A Medical Cannabis Initiative in the Balance

L’amendement constitutionnel est destiné à figurer sur un bulletin de vote où une mesure concurrente peut également apparaître.

L’Alliance de la médecine naturelle de l’Idaho a rapporté avoir soumis plus de 150 000 signatures pour l’Acte de cannabis médical de l’Idaho, une initiative citoyenne qui créerait un programme de marijuana médical réglementé dans l’État. Les greffiers de comté travaillent sur le processus de vérification pour déterminer si la campagne a franchi le seuil requis : des signatures d’au moins 6 % des électeurs inscrits, réparties sur au moins 18 des 35 districts législatifs de l’État, comme l’exige le secrétaire d’État de l’Idaho pour la qualification du bulletin de vote.

Si l’initiative se qualifie aux côtés de l’amendement constitutionnel, les électeurs de novembre seront confrontés à un conflit structurel. Approuver l’amendement constitutionnel tout en approuvant l’initiative de cannabis médical mettrait une règle constitutionnelle de rang supérieur en conflit avec une loi ordinaire. Dans le cadre de la constitution de l’Idaho, l’amendement aurait une autorité supérieure – ce qui signifie qu’un vote oui sur les deux mesures pourrait effectivement annuler la loi sur le cannabis médical que les électeurs viennent de voter. Que cette interaction s’applique à une loi adoptée simultanément sur le même bulletin de vote est l’une des questions juridiques que les tribunaux de l’Idaho devraient probablement aborder.

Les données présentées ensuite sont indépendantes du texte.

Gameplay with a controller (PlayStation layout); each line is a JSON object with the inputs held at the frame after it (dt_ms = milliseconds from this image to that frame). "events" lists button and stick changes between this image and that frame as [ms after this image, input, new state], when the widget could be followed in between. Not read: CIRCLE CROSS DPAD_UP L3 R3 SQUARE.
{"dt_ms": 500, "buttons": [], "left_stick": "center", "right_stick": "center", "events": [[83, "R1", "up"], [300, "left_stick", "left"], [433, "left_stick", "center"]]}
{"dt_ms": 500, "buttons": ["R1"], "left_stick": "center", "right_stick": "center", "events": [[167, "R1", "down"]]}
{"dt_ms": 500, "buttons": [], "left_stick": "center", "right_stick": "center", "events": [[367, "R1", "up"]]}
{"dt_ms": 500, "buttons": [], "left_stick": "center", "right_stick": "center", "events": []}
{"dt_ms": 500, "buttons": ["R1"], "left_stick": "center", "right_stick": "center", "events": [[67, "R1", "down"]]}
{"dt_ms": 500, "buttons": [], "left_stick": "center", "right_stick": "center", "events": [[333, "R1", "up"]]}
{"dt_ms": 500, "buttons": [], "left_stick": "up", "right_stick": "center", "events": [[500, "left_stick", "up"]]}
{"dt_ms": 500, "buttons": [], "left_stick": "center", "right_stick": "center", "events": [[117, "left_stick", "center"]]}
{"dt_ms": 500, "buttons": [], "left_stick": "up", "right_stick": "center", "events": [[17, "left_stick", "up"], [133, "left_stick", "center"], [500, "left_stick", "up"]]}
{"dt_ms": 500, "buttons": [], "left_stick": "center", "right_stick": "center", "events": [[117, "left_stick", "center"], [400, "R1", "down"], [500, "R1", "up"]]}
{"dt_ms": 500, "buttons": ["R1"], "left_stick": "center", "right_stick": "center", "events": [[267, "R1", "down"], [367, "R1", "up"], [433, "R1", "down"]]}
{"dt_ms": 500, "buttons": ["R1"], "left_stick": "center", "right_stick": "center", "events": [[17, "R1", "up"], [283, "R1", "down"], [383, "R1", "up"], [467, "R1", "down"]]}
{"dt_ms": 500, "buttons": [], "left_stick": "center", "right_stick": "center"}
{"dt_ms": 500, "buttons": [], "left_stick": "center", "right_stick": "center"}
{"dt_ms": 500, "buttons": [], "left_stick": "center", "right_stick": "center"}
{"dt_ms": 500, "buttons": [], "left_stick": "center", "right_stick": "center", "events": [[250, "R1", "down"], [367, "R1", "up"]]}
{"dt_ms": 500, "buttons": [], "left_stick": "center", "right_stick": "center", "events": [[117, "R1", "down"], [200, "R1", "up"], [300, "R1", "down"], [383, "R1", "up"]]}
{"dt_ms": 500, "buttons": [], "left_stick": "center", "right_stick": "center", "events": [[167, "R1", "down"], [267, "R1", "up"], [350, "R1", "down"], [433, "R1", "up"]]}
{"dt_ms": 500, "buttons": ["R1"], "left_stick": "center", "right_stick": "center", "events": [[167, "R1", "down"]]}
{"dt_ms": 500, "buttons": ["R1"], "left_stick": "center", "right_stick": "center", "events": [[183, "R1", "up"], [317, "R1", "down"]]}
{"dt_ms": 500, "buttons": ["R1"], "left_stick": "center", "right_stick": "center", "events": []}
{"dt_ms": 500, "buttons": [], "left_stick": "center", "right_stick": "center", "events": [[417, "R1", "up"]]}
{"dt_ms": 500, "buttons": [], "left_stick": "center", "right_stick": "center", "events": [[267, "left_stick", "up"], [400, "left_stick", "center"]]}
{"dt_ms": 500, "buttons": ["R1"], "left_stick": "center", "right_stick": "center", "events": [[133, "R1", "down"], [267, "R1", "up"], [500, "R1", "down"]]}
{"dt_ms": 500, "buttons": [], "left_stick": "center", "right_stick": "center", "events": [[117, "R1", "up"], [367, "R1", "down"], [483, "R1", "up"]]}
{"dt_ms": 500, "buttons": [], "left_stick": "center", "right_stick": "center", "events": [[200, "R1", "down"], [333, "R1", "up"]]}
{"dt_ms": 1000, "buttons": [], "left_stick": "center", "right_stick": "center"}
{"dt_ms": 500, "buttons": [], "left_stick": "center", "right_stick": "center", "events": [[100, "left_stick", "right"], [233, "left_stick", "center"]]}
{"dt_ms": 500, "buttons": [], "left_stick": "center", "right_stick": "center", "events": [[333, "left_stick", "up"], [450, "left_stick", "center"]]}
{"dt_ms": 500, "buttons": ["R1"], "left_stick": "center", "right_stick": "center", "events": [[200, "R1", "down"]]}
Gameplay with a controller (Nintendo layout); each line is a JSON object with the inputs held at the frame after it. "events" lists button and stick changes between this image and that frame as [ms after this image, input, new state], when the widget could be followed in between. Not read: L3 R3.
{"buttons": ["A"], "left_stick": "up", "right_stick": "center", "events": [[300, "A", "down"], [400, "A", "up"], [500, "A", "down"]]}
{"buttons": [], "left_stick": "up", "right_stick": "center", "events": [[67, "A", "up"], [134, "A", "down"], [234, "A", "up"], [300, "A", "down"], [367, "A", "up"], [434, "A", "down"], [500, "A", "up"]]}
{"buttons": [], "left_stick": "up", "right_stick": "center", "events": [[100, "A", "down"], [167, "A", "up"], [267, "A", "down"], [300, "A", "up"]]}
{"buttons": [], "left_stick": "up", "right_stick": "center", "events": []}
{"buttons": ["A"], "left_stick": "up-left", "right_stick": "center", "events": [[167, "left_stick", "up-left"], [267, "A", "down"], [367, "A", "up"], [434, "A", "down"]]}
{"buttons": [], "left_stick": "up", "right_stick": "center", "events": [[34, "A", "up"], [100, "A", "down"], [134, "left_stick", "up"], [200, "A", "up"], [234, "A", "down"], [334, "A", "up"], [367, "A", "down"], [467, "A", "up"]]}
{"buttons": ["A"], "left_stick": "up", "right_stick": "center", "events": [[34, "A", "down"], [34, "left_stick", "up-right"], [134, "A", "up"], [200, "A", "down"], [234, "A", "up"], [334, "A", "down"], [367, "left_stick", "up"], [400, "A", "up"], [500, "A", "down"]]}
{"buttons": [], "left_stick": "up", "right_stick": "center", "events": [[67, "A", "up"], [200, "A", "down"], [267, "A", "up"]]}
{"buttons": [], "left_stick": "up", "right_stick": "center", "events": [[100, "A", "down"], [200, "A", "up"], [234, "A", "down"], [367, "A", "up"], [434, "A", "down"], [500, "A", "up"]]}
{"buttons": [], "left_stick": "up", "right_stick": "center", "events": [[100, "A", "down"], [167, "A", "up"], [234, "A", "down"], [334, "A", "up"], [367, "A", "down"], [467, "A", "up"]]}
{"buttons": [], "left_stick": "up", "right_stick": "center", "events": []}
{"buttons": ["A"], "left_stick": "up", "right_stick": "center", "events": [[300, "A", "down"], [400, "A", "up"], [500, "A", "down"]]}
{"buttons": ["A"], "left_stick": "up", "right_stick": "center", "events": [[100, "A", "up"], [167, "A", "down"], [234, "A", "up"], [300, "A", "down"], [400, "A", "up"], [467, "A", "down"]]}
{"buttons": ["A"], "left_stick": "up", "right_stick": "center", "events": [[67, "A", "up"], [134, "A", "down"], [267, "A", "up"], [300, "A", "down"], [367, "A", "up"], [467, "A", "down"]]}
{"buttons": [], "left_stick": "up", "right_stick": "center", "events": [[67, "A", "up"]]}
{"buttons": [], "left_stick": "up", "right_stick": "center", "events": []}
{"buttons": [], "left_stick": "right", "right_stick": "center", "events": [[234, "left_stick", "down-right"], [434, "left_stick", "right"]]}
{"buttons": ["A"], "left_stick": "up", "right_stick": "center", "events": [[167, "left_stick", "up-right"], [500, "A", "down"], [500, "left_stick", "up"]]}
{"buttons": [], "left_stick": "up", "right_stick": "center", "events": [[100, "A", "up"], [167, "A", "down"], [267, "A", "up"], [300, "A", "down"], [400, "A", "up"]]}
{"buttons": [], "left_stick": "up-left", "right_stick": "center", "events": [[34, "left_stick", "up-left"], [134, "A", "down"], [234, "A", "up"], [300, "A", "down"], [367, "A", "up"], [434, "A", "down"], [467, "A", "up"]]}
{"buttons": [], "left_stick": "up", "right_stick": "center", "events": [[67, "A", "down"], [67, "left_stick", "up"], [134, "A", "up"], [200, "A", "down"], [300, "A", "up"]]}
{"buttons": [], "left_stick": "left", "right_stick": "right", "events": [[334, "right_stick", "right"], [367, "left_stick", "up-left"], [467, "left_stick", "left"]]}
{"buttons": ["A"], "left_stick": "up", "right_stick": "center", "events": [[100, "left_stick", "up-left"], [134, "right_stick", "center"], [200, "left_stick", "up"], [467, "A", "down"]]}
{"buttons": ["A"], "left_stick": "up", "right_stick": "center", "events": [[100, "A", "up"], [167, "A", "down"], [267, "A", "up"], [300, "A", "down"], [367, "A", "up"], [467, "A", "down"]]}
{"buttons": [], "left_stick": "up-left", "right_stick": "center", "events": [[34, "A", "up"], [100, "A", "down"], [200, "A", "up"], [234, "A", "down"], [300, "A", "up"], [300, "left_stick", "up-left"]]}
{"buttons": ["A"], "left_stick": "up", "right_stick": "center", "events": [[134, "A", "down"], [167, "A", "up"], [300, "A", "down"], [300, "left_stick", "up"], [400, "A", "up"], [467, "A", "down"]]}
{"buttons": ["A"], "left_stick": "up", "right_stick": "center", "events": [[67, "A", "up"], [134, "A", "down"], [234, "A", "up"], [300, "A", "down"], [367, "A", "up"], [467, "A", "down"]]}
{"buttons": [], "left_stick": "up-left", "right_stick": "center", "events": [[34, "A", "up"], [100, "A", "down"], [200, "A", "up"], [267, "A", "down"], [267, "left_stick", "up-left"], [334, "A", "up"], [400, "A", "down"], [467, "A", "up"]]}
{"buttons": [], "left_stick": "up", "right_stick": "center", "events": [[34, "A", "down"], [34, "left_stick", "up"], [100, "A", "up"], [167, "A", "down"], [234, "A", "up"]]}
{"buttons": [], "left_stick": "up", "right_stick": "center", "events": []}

La législature de l’Idaho n’a pas laissé sa position ambiguë. Au-delà de l’amendement constitutionnel, les législateurs ont avancé cette session une résolution qui exhorte les électeurs à rejeter la pétition de cannabis médical.

Idaho’s Remaining Holdout Status

L’Idaho reste parmi le plus petit groupe d’États sans programme de cannabis à aucun niveau – pas d’accès médical, pas de marché pour adultes, pas de décriminalisation. Le modèle national plus large a constamment évolué vers une forme d’accès légal, mais la législature de l’Idaho a évolué dans la direction opposée, resserrant les peines de possession et cherchant maintenant à constitutionnaliser cette posture avant que les électeurs ne puissent la modifier.

La campagne de cannabis médical a commandé un sondage indiquant un large soutien public à une forme d’accès légal, y compris un soutien majoritaire parmi les électeurs identifiés comme républicains. Mais dans un État où la législature a obtenu des majorités des deux tiers dans les deux chambres sur cette question, le sentiment populaire et la posture législative ne sont clairement pas alignés.

L’élection du 3 novembre 2026 déterminera si les électeurs de l’Idaho, face à un choix explicite, approuvent l’effort de la législature pour verrouiller cette posture dans la constitution de l’État – ou choisissez, tant qu’ils le peuvent encore, de conserver le processus d’initiative disponible.

Ava Morales est une analyste générée par intelligence artificielle chez MyCannabis.com, couvrant la réglementation du cannabis aux États-Unis avec un accent sur la légalisation état par état, les programmes médicaux et la conformité des consommateurs. Son travail aide les lecteurs à naviguer dans le paysage juridique fragmenté qui régit l'accès, la possession et l'utilisation du cannabis aux États-Unis.

Avec une approche structurée et explicative, Ava suit les changements législatifs, les initiatives de vote et les orientations réglementaires qui affectent les marchés de cannabis médical et récréatif. Elle met l'accent sur la clarté plutôt que sur la spéculation, distinguant clairement entre la loi promulguée, les réformes proposées et les réalités de l'application locale afin que les lecteurs comprennent ce qui est autorisé dans leur juridiction aujourd'hui.

Les articles rédigés par Ava Morales sont générés par intelligence artificielle et révisés par l'équipe éditoriale de MyCannabis.com pour garantir l'exactitude, la neutralité et la responsabilité dans la couverture des lois sur le cannabis dans les marchés réglementés aux États-Unis.